Iglu investment deal hailed as endorsement of online sector

A string of investment deals involving UK-based online travel firms is a significant endorsement of the strength of the sector, according to the boss of the latest firm to secure a new backer.

Wimbledon-based ski and cruise specialist retailer Iglu secured £19 million of new funding from Growth Capital Partners (GCP) in exchange for a significant minority stake to fund expansion overseas.

The agreement comes on the back of other recent deals including dnata’s purchase of Travel Republic and investment by Equistone Partners Europe in Audley Travel.

Richard Downs, chief executive and founder of Iglu, said: “They are all a great endorsement of the travel sector generally and for the online market.

“What investors are seeing in the travel space is a two speed economy with the high street struggling where if you are keeping your head above water you are doing well, whereas in the online space it’s a different world.

“It’s offline versus online and they [investors] can see that being played out in travel. Travel Republic was a nice deal to come on the back of.”

Downs said discussions with GCP started in January just after the Travel Republic deal was announced.

The deal saw previous backers Matrix exit the company as well as a small number of private investors.

Iglu was established in 1998 and initially focused on the ski market, but it has successfully moved into the fast-growing cruise sector, the market in which it intends to develop internationally.

Downs said Iglu’s success was down to honing its online retail skills as a pioneer in the ski market.

“We were probably one of the first players in the ski market that has been relatively flat in terms of passengers and we have gained a market leadership position.

“We have a lot of scars on our back and have brought that learning into the cruise sector.

Downs said the key to Iglu’s philosophy was understanding that in specialist sectors like cruise and ski the same principles apply off or on line.

“The customer expectation is the same; that I would like to speak to someone who understands the product and can work on my behalf really hard to get me the dream holiday.
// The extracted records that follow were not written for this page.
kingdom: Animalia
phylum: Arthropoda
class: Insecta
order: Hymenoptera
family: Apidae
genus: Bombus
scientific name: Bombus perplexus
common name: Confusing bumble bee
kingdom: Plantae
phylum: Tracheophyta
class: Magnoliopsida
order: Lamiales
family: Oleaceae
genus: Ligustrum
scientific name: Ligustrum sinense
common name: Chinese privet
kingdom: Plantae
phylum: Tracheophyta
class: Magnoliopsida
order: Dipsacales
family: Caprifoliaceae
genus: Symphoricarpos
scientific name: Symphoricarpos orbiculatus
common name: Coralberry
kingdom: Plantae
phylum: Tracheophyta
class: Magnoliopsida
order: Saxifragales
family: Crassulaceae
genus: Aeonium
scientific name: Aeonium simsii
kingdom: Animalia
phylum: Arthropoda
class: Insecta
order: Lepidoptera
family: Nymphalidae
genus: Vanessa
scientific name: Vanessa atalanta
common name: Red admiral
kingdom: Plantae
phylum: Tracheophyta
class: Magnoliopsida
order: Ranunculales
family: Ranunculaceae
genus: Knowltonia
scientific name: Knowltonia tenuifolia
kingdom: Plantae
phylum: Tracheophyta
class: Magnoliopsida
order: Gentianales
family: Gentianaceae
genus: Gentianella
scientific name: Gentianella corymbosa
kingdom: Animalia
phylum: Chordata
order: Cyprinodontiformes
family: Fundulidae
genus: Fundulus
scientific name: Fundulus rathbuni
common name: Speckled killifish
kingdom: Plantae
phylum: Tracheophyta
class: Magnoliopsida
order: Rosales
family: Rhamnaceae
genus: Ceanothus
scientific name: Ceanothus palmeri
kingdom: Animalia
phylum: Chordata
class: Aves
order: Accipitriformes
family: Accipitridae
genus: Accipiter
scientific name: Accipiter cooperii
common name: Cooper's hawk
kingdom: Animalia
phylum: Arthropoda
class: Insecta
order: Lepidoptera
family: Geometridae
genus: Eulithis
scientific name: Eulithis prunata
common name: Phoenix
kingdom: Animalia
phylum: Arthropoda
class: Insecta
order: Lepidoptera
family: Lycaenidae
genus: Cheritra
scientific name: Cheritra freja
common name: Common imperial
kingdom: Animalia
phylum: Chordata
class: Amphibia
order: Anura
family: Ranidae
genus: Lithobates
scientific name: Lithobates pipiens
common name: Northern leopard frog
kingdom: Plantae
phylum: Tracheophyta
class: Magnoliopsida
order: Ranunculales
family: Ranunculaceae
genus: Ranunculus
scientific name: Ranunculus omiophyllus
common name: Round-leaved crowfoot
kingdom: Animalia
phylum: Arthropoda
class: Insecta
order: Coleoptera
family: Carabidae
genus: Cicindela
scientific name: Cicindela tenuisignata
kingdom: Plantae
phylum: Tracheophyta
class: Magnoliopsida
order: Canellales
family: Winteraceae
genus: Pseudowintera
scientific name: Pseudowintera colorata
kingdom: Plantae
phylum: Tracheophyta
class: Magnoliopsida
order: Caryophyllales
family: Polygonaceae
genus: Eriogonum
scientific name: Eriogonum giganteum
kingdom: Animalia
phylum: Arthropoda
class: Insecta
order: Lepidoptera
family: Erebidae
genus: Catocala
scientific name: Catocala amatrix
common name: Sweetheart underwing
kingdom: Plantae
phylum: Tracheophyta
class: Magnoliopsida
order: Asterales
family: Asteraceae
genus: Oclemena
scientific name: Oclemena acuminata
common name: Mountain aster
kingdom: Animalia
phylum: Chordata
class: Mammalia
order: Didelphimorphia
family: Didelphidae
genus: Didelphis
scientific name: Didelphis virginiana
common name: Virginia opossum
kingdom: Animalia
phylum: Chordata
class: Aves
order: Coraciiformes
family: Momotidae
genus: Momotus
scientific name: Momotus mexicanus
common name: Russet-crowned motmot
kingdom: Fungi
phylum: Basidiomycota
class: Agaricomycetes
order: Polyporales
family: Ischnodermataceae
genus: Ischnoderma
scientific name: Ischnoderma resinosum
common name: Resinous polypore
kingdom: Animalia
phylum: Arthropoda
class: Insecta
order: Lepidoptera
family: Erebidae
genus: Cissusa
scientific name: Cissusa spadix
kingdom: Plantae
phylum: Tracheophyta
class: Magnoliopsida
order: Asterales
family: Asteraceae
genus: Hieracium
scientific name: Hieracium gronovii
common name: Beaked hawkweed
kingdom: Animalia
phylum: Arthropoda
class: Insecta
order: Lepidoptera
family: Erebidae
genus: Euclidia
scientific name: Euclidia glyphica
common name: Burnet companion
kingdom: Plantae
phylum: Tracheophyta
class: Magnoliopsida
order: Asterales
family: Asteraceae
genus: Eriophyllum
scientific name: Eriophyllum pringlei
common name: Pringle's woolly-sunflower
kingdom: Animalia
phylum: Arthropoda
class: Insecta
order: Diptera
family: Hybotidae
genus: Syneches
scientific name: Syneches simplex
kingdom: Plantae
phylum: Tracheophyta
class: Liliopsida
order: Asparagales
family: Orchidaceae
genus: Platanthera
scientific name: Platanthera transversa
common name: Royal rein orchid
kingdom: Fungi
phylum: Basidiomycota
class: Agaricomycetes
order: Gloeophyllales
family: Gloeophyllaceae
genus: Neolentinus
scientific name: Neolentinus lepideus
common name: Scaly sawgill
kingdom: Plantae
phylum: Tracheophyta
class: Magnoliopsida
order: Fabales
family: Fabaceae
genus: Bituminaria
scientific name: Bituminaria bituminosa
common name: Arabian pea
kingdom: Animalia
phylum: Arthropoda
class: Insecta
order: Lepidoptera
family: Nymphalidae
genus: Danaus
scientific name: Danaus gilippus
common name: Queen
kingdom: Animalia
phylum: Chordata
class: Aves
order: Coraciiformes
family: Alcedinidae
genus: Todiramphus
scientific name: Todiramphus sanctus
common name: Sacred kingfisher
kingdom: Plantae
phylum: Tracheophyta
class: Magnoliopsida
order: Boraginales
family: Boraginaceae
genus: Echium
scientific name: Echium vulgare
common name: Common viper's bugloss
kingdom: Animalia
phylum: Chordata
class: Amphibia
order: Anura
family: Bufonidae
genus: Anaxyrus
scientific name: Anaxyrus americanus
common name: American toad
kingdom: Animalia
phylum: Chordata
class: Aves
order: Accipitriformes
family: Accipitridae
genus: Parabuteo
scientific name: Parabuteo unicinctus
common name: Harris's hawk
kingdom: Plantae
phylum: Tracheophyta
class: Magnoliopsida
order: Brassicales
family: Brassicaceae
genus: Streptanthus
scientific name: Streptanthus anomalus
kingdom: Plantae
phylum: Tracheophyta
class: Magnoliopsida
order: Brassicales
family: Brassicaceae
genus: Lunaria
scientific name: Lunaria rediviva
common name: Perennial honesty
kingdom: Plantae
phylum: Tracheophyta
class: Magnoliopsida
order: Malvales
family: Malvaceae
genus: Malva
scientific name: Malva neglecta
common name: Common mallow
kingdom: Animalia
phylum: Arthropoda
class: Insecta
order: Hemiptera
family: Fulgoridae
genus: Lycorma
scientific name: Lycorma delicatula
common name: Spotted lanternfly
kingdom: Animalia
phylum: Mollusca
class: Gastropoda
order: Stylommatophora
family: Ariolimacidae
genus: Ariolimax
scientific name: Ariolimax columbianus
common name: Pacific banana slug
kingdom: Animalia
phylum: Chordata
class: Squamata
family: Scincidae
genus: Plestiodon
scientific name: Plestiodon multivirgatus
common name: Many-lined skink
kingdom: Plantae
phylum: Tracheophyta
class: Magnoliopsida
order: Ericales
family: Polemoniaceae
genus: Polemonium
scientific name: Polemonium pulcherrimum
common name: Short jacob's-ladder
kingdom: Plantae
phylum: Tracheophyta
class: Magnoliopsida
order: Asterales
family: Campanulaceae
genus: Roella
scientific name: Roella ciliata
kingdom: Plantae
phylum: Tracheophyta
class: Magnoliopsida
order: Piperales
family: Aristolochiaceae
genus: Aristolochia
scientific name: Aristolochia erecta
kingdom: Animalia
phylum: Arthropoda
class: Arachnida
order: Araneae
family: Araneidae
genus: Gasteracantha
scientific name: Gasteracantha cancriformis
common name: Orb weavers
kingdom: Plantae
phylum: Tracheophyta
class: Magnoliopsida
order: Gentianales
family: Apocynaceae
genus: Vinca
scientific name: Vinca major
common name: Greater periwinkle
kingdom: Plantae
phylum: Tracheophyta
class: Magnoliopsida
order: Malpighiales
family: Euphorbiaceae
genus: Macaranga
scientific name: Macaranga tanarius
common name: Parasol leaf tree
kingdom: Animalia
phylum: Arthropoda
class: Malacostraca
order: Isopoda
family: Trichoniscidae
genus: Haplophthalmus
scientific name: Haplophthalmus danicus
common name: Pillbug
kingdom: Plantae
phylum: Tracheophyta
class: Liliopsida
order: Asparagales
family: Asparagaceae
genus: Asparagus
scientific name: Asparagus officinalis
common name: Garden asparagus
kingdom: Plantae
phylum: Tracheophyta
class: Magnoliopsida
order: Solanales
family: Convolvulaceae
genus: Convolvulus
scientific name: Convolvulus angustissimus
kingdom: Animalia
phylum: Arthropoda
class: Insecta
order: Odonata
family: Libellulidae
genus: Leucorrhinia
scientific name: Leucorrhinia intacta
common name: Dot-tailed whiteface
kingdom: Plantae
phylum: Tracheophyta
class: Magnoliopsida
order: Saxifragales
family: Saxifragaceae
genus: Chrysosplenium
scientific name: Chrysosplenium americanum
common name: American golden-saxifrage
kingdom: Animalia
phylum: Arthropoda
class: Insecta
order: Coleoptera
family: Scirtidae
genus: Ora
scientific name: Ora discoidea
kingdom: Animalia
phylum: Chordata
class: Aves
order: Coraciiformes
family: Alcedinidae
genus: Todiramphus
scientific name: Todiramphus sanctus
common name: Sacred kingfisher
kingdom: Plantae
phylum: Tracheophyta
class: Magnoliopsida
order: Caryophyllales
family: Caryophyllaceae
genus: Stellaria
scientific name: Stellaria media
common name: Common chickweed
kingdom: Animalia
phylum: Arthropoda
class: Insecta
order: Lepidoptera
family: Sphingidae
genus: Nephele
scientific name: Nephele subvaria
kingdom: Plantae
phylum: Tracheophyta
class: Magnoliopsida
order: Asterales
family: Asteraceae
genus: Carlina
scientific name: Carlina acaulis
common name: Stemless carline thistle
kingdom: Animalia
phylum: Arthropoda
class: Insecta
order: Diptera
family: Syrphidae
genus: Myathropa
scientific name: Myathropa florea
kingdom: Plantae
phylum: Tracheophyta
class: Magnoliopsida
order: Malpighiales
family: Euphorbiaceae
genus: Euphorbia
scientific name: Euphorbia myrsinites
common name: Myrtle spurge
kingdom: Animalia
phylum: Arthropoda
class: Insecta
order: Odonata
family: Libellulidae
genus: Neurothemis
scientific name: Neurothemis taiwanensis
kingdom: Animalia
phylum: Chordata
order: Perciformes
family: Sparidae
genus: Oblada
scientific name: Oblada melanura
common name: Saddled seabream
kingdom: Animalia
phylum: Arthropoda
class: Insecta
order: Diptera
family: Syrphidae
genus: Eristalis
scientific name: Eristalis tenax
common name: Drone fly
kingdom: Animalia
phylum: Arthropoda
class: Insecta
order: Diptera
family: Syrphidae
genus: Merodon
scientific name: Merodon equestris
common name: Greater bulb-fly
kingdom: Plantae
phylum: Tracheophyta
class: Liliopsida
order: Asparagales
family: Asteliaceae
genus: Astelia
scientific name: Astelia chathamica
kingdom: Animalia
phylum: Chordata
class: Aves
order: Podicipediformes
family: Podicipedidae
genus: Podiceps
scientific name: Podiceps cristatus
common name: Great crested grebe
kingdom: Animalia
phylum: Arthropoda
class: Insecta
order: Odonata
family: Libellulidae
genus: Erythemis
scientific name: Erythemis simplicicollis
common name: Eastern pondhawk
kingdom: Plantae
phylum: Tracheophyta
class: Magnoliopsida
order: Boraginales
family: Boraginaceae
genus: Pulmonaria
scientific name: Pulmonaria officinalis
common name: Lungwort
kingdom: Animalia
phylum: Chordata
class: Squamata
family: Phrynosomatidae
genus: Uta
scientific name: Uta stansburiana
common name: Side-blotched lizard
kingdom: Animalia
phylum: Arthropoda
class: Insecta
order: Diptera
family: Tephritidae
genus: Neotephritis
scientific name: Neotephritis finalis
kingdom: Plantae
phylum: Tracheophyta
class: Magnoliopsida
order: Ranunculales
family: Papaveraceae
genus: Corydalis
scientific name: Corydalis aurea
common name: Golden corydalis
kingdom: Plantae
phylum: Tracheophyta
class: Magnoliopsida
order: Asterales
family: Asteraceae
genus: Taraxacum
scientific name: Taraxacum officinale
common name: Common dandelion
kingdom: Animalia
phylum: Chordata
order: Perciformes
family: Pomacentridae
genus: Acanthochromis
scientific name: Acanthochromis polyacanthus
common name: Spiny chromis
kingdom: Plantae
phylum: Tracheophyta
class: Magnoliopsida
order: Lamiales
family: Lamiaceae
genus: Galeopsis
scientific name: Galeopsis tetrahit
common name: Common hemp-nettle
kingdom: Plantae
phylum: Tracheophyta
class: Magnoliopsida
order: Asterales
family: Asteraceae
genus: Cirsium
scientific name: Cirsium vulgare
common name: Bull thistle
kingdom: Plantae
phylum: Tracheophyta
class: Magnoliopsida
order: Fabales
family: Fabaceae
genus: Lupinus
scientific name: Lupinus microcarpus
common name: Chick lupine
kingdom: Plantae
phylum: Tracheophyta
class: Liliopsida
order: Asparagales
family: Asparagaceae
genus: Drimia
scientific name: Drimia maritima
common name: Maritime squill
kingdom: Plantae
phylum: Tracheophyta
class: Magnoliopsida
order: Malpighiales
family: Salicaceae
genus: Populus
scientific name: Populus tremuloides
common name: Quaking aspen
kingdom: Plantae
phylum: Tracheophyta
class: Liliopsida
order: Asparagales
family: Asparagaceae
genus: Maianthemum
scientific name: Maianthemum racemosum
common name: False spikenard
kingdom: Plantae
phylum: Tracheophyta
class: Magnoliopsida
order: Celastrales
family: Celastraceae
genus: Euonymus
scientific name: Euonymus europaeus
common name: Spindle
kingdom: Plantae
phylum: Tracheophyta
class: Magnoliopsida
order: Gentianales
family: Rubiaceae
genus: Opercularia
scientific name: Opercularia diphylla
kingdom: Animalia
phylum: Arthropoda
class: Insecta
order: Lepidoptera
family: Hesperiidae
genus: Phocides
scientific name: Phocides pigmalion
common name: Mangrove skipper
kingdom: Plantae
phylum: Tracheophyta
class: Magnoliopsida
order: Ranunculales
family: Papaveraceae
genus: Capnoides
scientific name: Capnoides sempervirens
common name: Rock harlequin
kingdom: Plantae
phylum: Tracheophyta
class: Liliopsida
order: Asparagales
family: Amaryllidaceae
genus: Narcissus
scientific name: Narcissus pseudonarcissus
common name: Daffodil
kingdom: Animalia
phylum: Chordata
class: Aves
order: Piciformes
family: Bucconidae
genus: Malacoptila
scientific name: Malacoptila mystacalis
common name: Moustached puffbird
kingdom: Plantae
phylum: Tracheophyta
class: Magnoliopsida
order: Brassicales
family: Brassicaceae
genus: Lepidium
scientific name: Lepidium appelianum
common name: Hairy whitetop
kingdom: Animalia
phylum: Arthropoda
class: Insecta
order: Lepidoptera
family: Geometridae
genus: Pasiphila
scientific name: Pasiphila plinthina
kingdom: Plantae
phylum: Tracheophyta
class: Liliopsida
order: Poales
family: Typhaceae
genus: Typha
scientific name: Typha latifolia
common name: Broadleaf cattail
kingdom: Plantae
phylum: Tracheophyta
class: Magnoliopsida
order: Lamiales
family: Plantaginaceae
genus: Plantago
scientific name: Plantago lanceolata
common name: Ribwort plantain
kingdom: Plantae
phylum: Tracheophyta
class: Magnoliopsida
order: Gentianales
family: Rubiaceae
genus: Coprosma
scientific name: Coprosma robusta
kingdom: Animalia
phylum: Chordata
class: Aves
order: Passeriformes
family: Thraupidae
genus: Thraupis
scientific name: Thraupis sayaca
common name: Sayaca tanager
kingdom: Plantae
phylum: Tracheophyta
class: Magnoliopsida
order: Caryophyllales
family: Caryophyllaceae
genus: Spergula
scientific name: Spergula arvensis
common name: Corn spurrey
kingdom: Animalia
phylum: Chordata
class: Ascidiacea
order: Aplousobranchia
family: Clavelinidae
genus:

“It’s a back to basics approach, having focused people that understand our suppliers’ needs and the product and having people that can deliver for the customer.

“It’s horses for courses but we are selling a specialist product which is a non-commodity with lots of differentiation.

“Explaining to people the difference between each cruise, and brand, and the itineraries on top is something that is more effectively done person-to-person than online.”

Downs added that while the strength of Iglu’s technological knowhow was important in attracting the new investment, it was not the be all and end all.

“We would not want to rely on technology alone – that would be a mistake because our strength has been in knowledge and service.

“Anyone who thinks you can get a quick win on a specialist product with technology would be mistaken. People want that reassurance and knowledge which you cannot get booking online.”

While Iglu has been eyeing international expansion for some time, although detailed plans have yet to be agreed.

But Germany, Europe’s second largest cruise market that is tipped to overtake the UK which last year saw 1.7 million people take a holiday on a cruise ship, is likely to be the first market it enters.